[Task requirements] Turn the text read from the entries into a Markdown table with the columns "Row" and "Text". Give each non-blank line its own numbered row, and leave out the pictures.

________________

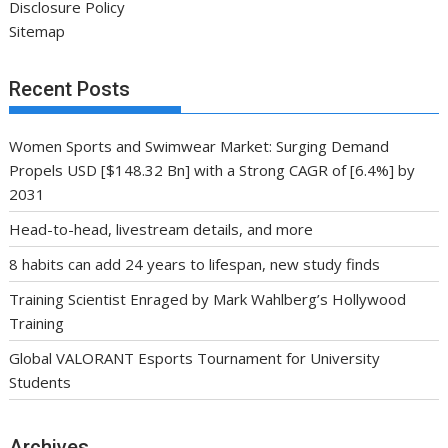
Disclosure Policy
Sitemap
Recent Posts
Women Sports and Swimwear Market: Surging Demand
Propels USD [$148.32 Bn] with a Strong CAGR of [6.4%] by
2031
Head-to-head, livestream details, and more
8 habits can add 24 years to lifespan, new study finds
Training Scientist Enraged by Mark Wahlberg’s Hollywood
Training
Global VALORANT Esports Tournament for University
Students
Archives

________________

[Response to this exercise]
| Row | Text |
|---|---|
| 1 | Disclosure Policy |
| 2 | Sitemap |
| 3 | Recent Posts |
| 4 | Women Sports and Swimwear Market: Surging Demand |
| 5 | Propels USD [$148.32 Bn] with a Strong CAGR of [6.4%] by |
| 6 | 2031 |
| 7 | Head-to-head, livestream details, and more |
| 8 | 8 habits can add 24 years to lifespan, new study finds |
| 9 | Training Scientist Enraged by Mark Wahlberg’s Hollywood |
| 10 | Training |
| 11 | Global VALORANT Esports Tournament for University |
| 12 | Students |
| 13 | Archives |